## ACTIVITY
Your task is to extract the lines from the one holding "vfov_deg: 21.3" through the end of the material. Set them down exactly and add nothing.

## RAW DATA
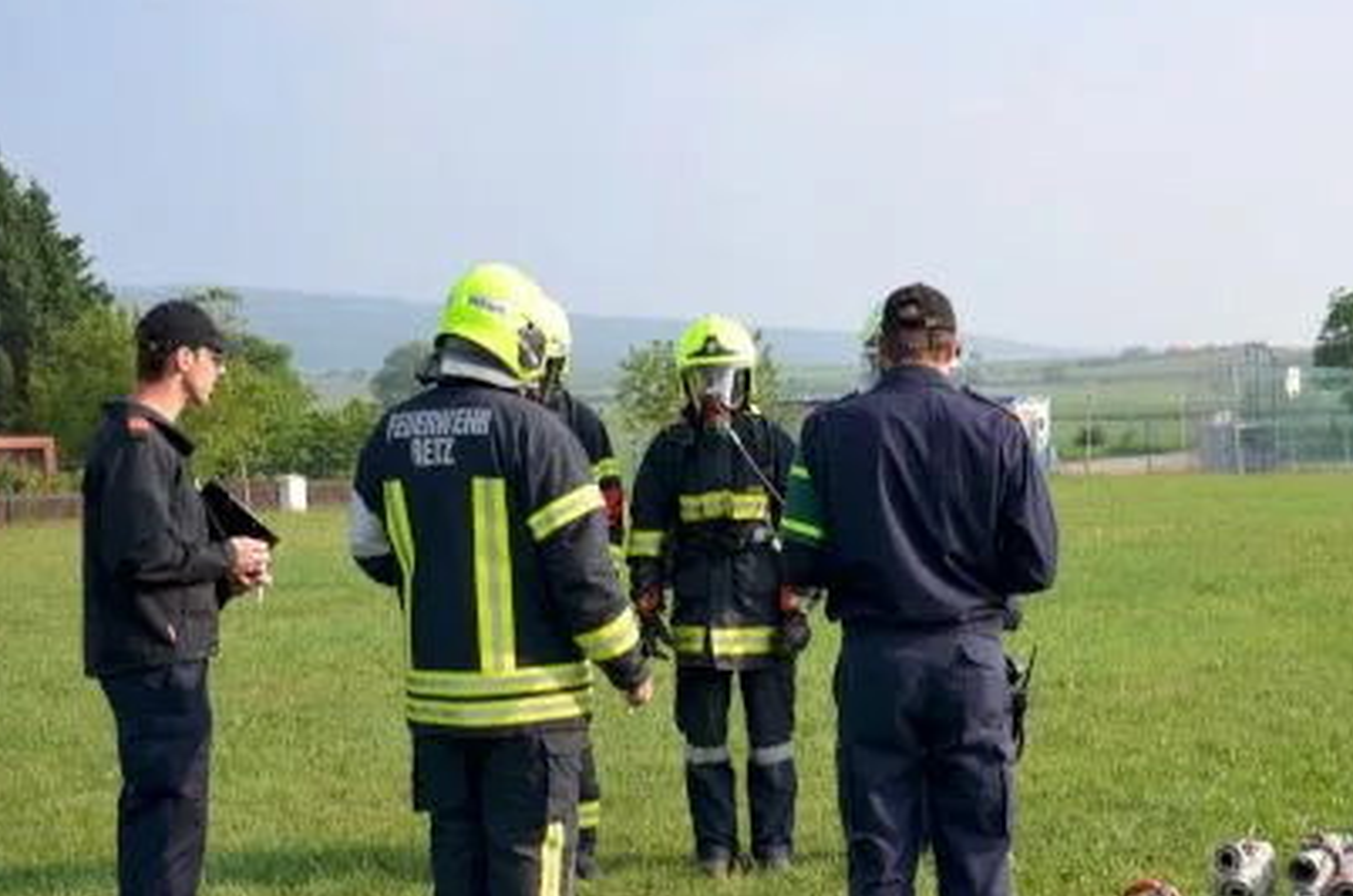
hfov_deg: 31.6
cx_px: 939
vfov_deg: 21.3
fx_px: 2362
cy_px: 687
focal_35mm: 63
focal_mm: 26
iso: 400
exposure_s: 1/1250
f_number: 5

## TASK OUTPUT
vfov_deg: 21.3
fx_px: 2362
cy_px: 687
focal_35mm: 63
focal_mm: 26
iso: 400
exposure_s: 1/1250
f_number: 5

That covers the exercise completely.